▶ _Selected passage_:
*** Block opens ***
What Joe Biden apparently needs to learn about southern segregationists
Being able to be friends with Jim Crow Dixiecrats came at a terrible price
Joe Biden is still leading in the polls for the Democratic nomination, and for unclear reasons he keeps bringing up dead racist guys who used to be his pals. At an event Tuesday night, he again brought up former Senator James Eastland, a Mississippi Dixiecrat and die-hard racist. "I was in a caucus with James O. Eastland," he said. "He never called me 'boy" … he always called me 'son.'"
The point, apparently, was that the parties need to get back to the good old times when politicians from South and North could disagree with each other but still work together. But this reveals a gruesome misunderstanding of the political context in which that sort of thing was possible — namely, a tacit agreement among whites of all sections that American blacks would be a subordinate caste.
For starters, Biden appears to have garbled the anecdote, because it makes no sense at all. A white southern aristocrat in those days would have never called another white man "boy," as that was a derogatory term indicating the place of black men in the Jim Crow status rankings. As Martin Luther King, Jr. once wrote about his own experience, under American apartheid, "your middle name becomes 'boy' (however old you are)[.]" And as Angus Johnston described on Twitter, Biden has told similar fond anecdotes about Eastland in the past, only recounting that he called Biden "son" instead of "senator." That makes a great deal more sense — though as Esther Wang notes, it's still indicating relative status within the white community, not just some term of endearment. A southern good old boy wouldn't call an equal "son."
But why could senators from Delaware and Mississippi be chums even if they "didn’t agree on much of anything," as Biden puts it? The reason is the great sectional reconciliation that happened in the late 19th and early 20th centuries. After the South lost the Civil War, ex-Confederates attempted to preserve a racial caste system as close to slavery as possible, and brutally murdered hundreds of people — mostly blacks, but many whites as well — for supporting multi-racial democracy. Initially the North was infuriated at this attempt to reverse the outcome of the Civil War through terrorism, and Radical Republicans in Congress enforced universal manhood suffrage through a military occupation, aggressive police action, and three constitutional amendments. This was Reconstruction, the only period in the entire 19th century that the United States could be called anything close to a true democratic republic.
But northern whites (who were only slightly less racist than southern ones) gradually got tired of defending the civil liberties of their black fellow citizens. The Republican Party, founded specifically against slavery, became progressively more intolerant. In 1872 a faction of racist "liberal" Republicans — basically business conservatives in today's parlance — ran a third-party campaign against Ulysses S. Grant so they could end Reconstruction. That attempt failed, but after a huge financial crisis in 1873 created a depression the party was unable to fix due to its adherence to free-market dogma, they lost badly in the 1874 midterms. When the presidential election of 1876 ended in dispute, Republicans agreed to end Reconstruction in return for the presidency — effectively trading their most loyal voting block for a single term in office.
This was the beginning of sectional reconciliation. Southern whites used terrorism to destroy black liberties piece by piece, enacting brutal Jim Crow tyranny in law across the region. To disguise what was happening, a new popular understanding of recent history grew up. The Civil War was portrayed as a tragic misunderstanding, the antebellum South was painted as an idyllic, peaceful utopia, and the Confederate cause was said to be some vague notion of "states' rights" (instead of protecting an appalling slave empire).
*** Block closes ***
▶ _Raw data_:
*** Block opens ***
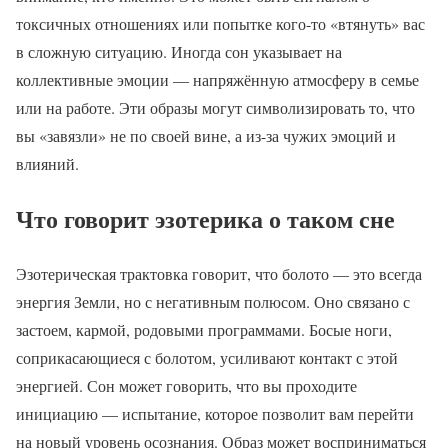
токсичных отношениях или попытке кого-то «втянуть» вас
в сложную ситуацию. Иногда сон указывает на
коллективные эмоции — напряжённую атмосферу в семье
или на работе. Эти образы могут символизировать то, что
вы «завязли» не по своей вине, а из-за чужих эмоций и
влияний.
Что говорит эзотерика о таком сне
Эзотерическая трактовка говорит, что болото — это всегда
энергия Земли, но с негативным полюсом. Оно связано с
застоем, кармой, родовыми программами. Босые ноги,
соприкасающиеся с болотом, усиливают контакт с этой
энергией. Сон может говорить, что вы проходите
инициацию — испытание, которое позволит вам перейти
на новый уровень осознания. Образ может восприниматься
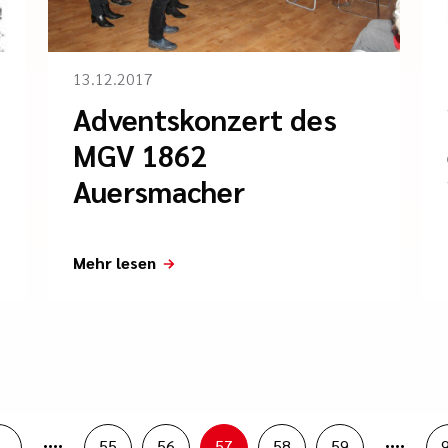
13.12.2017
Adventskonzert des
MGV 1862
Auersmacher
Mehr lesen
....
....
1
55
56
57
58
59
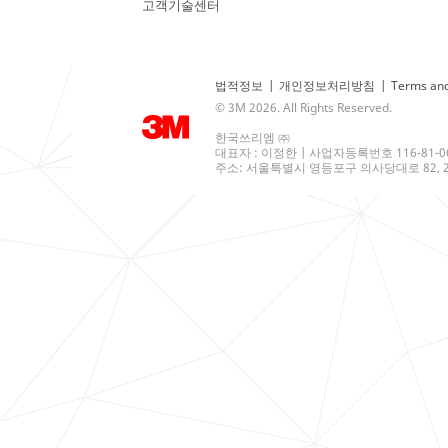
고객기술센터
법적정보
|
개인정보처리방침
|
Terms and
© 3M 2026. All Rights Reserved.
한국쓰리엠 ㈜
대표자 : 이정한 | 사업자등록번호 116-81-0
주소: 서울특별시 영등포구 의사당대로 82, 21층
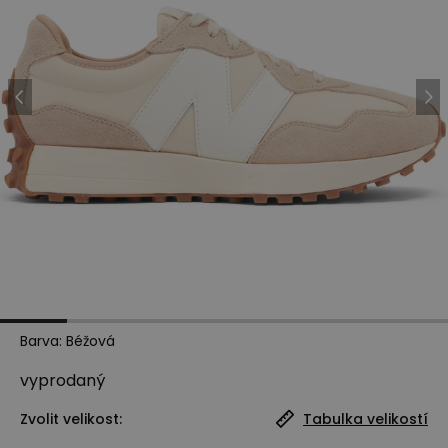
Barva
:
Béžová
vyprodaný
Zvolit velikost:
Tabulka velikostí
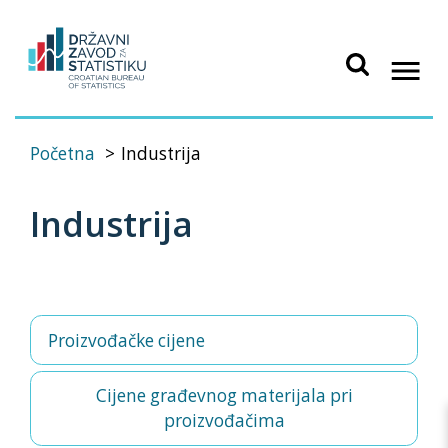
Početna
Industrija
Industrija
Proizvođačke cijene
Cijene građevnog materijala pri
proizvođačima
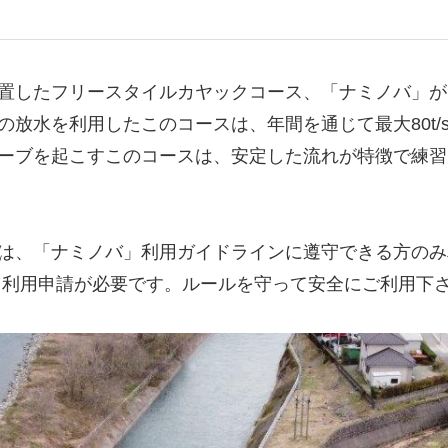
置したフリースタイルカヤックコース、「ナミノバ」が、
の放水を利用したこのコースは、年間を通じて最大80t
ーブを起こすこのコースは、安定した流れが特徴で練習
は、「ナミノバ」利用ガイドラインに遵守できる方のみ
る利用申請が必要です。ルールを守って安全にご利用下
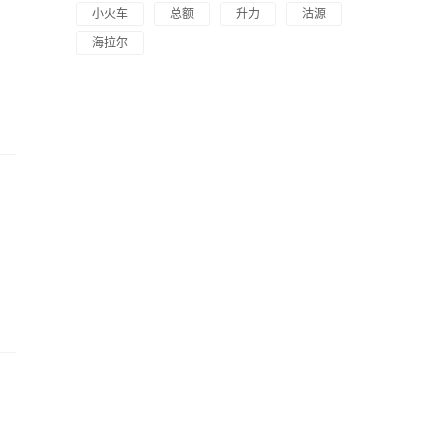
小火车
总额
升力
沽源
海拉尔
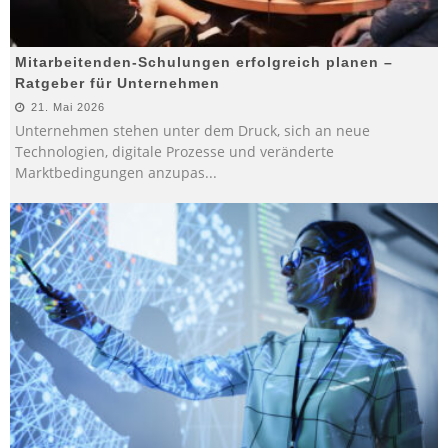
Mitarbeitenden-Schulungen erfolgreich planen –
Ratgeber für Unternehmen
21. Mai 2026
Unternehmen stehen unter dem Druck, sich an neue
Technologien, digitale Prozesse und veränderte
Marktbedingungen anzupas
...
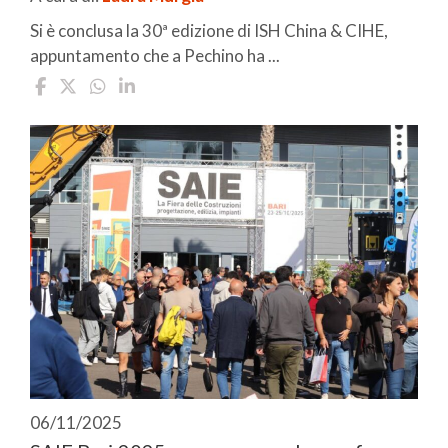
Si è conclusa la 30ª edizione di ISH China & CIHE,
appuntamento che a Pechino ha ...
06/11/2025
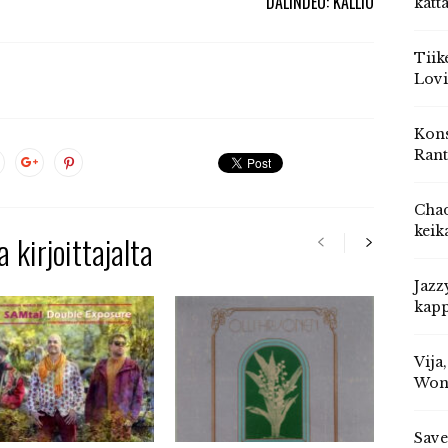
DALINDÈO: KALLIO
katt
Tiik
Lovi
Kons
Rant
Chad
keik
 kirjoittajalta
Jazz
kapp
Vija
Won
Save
*** Block closes ***
▶ _List of tasks_:
(a) In the article on Joe Biden and southern segregationists, why does the writer say Biden's story about Eastland never calling him "boy" makes no sense? Answer in one to three sentences.
(b) Lay out the rows as a numbered list, from the very first row through the line containing "энергией. Сон может", skipping blank lines and leaving out the pictures.

▶ _Task-by-task outputs_:
(a) A white southern aristocrat of that era would never have called another white man "boy," because the word was a derogatory term marking the place of black men in the Jim Crow status rankings. So Eastland's not using it for Biden would have meant nothing.

(b)
1. токсичных отношениях или попытке кого-то «втянуть» вас
2. в сложную ситуацию. Иногда сон указывает на
3. коллективные эмоции — напряжённую атмосферу в семье
4. или на работе. Эти образы могут символизировать то, что
5. вы «завязли» не по своей вине, а из-за чужих эмоций и
6. влияний.
7. Что говорит эзотерика о таком сне
8. Эзотерическая трактовка говорит, что болото — это всегда
9. энергия Земли, но с негативным полюсом. Оно связано с
10. застоем, кармой, родовыми программами. Босые ноги,
11. соприкасающиеся с болотом, усиливают контакт с этой
12. энергией. Сон может говорить, что вы проходите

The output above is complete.